Task to complete =
What is needed is a verbatim copy of every record below, with the pictures left out.

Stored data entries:
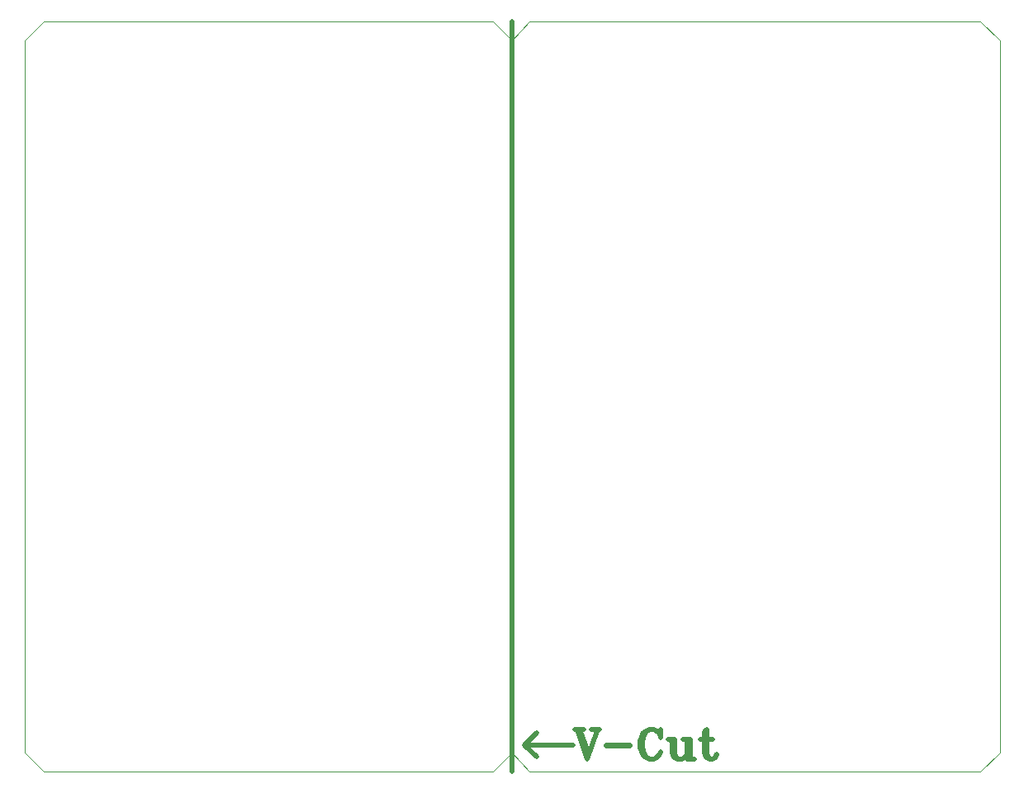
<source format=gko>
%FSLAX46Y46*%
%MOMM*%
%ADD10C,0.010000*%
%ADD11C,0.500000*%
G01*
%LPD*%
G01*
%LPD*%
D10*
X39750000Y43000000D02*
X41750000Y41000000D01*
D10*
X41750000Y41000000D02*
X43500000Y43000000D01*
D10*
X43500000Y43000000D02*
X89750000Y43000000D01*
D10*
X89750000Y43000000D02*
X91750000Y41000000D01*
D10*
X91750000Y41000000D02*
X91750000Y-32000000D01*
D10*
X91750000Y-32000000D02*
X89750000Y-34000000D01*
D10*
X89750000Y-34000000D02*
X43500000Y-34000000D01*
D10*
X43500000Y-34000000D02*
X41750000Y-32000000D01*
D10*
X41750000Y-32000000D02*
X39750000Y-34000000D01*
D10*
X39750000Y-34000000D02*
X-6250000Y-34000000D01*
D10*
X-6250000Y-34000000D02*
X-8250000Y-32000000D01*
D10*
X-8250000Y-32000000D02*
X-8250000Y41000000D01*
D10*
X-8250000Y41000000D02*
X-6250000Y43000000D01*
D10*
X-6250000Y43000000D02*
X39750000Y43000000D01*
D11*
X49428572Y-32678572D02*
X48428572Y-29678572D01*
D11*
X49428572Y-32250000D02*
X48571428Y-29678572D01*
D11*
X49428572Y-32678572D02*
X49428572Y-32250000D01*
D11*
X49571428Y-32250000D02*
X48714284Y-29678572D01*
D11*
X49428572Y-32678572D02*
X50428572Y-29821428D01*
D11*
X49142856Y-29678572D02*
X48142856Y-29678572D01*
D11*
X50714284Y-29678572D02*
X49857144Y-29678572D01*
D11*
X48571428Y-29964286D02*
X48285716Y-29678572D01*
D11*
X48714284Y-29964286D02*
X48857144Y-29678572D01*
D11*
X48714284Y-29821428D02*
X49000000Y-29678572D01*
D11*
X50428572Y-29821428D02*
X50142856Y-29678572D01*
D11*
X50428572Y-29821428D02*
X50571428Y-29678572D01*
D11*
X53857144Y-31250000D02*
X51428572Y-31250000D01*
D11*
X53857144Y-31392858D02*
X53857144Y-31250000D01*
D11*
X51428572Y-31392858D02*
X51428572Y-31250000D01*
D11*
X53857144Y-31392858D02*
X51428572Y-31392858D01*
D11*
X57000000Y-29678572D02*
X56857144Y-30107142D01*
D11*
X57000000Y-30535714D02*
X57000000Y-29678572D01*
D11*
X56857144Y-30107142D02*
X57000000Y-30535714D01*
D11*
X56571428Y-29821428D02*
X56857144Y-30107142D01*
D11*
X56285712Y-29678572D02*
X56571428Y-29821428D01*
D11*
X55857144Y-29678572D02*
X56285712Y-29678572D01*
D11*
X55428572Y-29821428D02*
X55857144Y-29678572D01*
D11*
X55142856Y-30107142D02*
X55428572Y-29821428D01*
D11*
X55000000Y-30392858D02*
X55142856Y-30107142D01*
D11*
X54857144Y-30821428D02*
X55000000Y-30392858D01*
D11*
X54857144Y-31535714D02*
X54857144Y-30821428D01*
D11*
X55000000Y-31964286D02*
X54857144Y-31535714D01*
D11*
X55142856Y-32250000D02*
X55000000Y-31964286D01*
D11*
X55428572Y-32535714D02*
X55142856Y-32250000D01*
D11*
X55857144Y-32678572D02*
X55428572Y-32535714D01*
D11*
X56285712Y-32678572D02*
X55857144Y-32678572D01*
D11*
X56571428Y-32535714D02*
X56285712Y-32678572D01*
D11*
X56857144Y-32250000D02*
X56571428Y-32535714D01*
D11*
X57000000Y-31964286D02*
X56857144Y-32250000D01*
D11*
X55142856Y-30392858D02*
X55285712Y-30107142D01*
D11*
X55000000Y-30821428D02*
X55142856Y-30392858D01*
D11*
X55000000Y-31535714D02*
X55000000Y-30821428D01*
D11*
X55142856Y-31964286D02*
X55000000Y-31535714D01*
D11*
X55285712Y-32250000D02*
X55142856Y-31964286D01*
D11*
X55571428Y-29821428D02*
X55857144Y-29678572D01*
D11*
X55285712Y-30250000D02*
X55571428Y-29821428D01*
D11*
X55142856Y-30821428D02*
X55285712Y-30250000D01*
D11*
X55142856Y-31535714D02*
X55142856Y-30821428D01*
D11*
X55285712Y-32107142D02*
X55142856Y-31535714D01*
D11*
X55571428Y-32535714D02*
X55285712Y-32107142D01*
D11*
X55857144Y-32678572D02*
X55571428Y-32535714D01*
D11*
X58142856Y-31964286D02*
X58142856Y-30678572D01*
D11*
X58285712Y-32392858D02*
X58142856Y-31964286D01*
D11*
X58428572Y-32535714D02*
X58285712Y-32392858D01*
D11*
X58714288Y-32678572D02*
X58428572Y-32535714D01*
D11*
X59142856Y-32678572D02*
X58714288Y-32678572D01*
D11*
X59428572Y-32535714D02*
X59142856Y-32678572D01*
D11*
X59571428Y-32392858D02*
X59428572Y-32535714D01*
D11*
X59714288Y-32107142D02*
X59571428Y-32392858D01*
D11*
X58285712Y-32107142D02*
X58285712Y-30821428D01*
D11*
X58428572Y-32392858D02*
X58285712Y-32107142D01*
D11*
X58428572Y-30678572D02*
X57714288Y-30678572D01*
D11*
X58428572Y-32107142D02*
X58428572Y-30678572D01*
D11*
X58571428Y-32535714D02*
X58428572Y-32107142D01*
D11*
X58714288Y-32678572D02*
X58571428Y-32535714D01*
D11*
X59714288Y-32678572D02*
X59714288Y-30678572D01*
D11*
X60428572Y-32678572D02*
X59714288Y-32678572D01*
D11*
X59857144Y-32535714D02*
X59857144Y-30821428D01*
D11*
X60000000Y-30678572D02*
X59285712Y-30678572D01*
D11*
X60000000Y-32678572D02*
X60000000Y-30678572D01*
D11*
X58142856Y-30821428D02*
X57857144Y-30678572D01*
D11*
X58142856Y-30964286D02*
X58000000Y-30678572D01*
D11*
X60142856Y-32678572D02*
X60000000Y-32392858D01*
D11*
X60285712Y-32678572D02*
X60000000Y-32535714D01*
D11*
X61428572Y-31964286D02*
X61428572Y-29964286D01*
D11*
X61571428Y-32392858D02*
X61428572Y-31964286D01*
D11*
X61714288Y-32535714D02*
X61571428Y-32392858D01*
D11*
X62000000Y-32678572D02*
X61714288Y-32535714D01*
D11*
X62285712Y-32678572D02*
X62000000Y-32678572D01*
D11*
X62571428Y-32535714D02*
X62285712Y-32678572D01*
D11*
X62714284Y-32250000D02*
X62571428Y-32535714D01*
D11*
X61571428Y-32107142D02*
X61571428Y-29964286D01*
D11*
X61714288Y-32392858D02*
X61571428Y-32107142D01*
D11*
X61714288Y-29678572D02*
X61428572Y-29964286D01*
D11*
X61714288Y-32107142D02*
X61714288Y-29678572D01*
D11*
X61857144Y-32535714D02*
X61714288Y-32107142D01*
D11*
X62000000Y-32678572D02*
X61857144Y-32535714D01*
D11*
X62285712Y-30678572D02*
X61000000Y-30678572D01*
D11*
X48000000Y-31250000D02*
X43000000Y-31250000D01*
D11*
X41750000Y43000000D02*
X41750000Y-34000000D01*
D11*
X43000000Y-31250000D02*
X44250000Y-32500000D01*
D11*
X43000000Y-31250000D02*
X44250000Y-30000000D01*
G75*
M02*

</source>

Response =
<source format=gko>
%FSLAX46Y46*%
%MOMM*%
%ADD10C,0.010000*%
%ADD11C,0.500000*%
G01*
%LPD*%
G01*
%LPD*%
D10*
X39750000Y43000000D02*
X41750000Y41000000D01*
D10*
X41750000Y41000000D02*
X43500000Y43000000D01*
D10*
X43500000Y43000000D02*
X89750000Y43000000D01*
D10*
X89750000Y43000000D02*
X91750000Y41000000D01*
D10*
X91750000Y41000000D02*
X91750000Y-32000000D01*
D10*
X91750000Y-32000000D02*
X89750000Y-34000000D01*
D10*
X89750000Y-34000000D02*
X43500000Y-34000000D01*
D10*
X43500000Y-34000000D02*
X41750000Y-32000000D01*
D10*
X41750000Y-32000000D02*
X39750000Y-34000000D01*
D10*
X39750000Y-34000000D02*
X-6250000Y-34000000D01*
D10*
X-6250000Y-34000000D02*
X-8250000Y-32000000D01*
D10*
X-8250000Y-32000000D02*
X-8250000Y41000000D01*
D10*
X-8250000Y41000000D02*
X-6250000Y43000000D01*
D10*
X-6250000Y43000000D02*
X39750000Y43000000D01*
D11*
X49428572Y-32678572D02*
X48428572Y-29678572D01*
D11*
X49428572Y-32250000D02*
X48571428Y-29678572D01*
D11*
X49428572Y-32678572D02*
X49428572Y-32250000D01*
D11*
X49571428Y-32250000D02*
X48714284Y-29678572D01*
D11*
X49428572Y-32678572D02*
X50428572Y-29821428D01*
D11*
X49142856Y-29678572D02*
X48142856Y-29678572D01*
D11*
X50714284Y-29678572D02*
X49857144Y-29678572D01*
D11*
X48571428Y-29964286D02*
X48285716Y-29678572D01*
D11*
X48714284Y-29964286D02*
X48857144Y-29678572D01*
D11*
X48714284Y-29821428D02*
X49000000Y-29678572D01*
D11*
X50428572Y-29821428D02*
X50142856Y-29678572D01*
D11*
X50428572Y-29821428D02*
X50571428Y-29678572D01*
D11*
X53857144Y-31250000D02*
X51428572Y-31250000D01*
D11*
X53857144Y-31392858D02*
X53857144Y-31250000D01*
D11*
X51428572Y-31392858D02*
X51428572Y-31250000D01*
D11*
X53857144Y-31392858D02*
X51428572Y-31392858D01*
D11*
X57000000Y-29678572D02*
X56857144Y-30107142D01*
D11*
X57000000Y-30535714D02*
X57000000Y-29678572D01*
D11*
X56857144Y-30107142D02*
X57000000Y-30535714D01*
D11*
X56571428Y-29821428D02*
X56857144Y-30107142D01*
D11*
X56285712Y-29678572D02*
X56571428Y-29821428D01*
D11*
X55857144Y-29678572D02*
X56285712Y-29678572D01*
D11*
X55428572Y-29821428D02*
X55857144Y-29678572D01*
D11*
X55142856Y-30107142D02*
X55428572Y-29821428D01*
D11*
X55000000Y-30392858D02*
X55142856Y-30107142D01*
D11*
X54857144Y-30821428D02*
X55000000Y-30392858D01*
D11*
X54857144Y-31535714D02*
X54857144Y-30821428D01*
D11*
X55000000Y-31964286D02*
X54857144Y-31535714D01*
D11*
X55142856Y-32250000D02*
X55000000Y-31964286D01*
D11*
X55428572Y-32535714D02*
X55142856Y-32250000D01*
D11*
X55857144Y-32678572D02*
X55428572Y-32535714D01*
D11*
X56285712Y-32678572D02*
X55857144Y-32678572D01*
D11*
X56571428Y-32535714D02*
X56285712Y-32678572D01*
D11*
X56857144Y-32250000D02*
X56571428Y-32535714D01*
D11*
X57000000Y-31964286D02*
X56857144Y-32250000D01*
D11*
X55142856Y-30392858D02*
X55285712Y-30107142D01*
D11*
X55000000Y-30821428D02*
X55142856Y-30392858D01*
D11*
X55000000Y-31535714D02*
X55000000Y-30821428D01*
D11*
X55142856Y-31964286D02*
X55000000Y-31535714D01*
D11*
X55285712Y-32250000D02*
X55142856Y-31964286D01*
D11*
X55571428Y-29821428D02*
X55857144Y-29678572D01*
D11*
X55285712Y-30250000D02*
X55571428Y-29821428D01*
D11*
X55142856Y-30821428D02*
X55285712Y-30250000D01*
D11*
X55142856Y-31535714D02*
X55142856Y-30821428D01*
D11*
X55285712Y-32107142D02*
X55142856Y-31535714D01*
D11*
X55571428Y-32535714D02*
X55285712Y-32107142D01*
D11*
X55857144Y-32678572D02*
X55571428Y-32535714D01*
D11*
X58142856Y-31964286D02*
X58142856Y-30678572D01*
D11*
X58285712Y-32392858D02*
X58142856Y-31964286D01*
D11*
X58428572Y-32535714D02*
X58285712Y-32392858D01*
D11*
X58714288Y-32678572D02*
X58428572Y-32535714D01*
D11*
X59142856Y-32678572D02*
X58714288Y-32678572D01*
D11*
X59428572Y-32535714D02*
X59142856Y-32678572D01*
D11*
X59571428Y-32392858D02*
X59428572Y-32535714D01*
D11*
X59714288Y-32107142D02*
X59571428Y-32392858D01*
D11*
X58285712Y-32107142D02*
X58285712Y-30821428D01*
D11*
X58428572Y-32392858D02*
X58285712Y-32107142D01*
D11*
X58428572Y-30678572D02*
X57714288Y-30678572D01*
D11*
X58428572Y-32107142D02*
X58428572Y-30678572D01*
D11*
X58571428Y-32535714D02*
X58428572Y-32107142D01*
D11*
X58714288Y-32678572D02*
X58571428Y-32535714D01*
D11*
X59714288Y-32678572D02*
X59714288Y-30678572D01*
D11*
X60428572Y-32678572D02*
X59714288Y-32678572D01*
D11*
X59857144Y-32535714D02*
X59857144Y-30821428D01*
D11*
X60000000Y-30678572D02*
X59285712Y-30678572D01*
D11*
X60000000Y-32678572D02*
X60000000Y-30678572D01*
D11*
X58142856Y-30821428D02*
X57857144Y-30678572D01*
D11*
X58142856Y-30964286D02*
X58000000Y-30678572D01*
D11*
X60142856Y-32678572D02*
X60000000Y-32392858D01*
D11*
X60285712Y-32678572D02*
X60000000Y-32535714D01*
D11*
X61428572Y-31964286D02*
X61428572Y-29964286D01*
D11*
X61571428Y-32392858D02*
X61428572Y-31964286D01*
D11*
X61714288Y-32535714D02*
X61571428Y-32392858D01*
D11*
X62000000Y-32678572D02*
X61714288Y-32535714D01*
D11*
X62285712Y-32678572D02*
X62000000Y-32678572D01*
D11*
X62571428Y-32535714D02*
X62285712Y-32678572D01*
D11*
X62714284Y-32250000D02*
X62571428Y-32535714D01*
D11*
X61571428Y-32107142D02*
X61571428Y-29964286D01*
D11*
X61714288Y-32392858D02*
X61571428Y-32107142D01*
D11*
X61714288Y-29678572D02*
X61428572Y-29964286D01*
D11*
X61714288Y-32107142D02*
X61714288Y-29678572D01*
D11*
X61857144Y-32535714D02*
X61714288Y-32107142D01*
D11*
X62000000Y-32678572D02*
X61857144Y-32535714D01*
D11*
X62285712Y-30678572D02*
X61000000Y-30678572D01*
D11*
X48000000Y-31250000D02*
X43000000Y-31250000D01*
D11*
X41750000Y43000000D02*
X41750000Y-34000000D01*
D11*
X43000000Y-31250000D02*
X44250000Y-32500000D01*
D11*
X43000000Y-31250000D02*
X44250000Y-30000000D01*
G75*
M02*

</source>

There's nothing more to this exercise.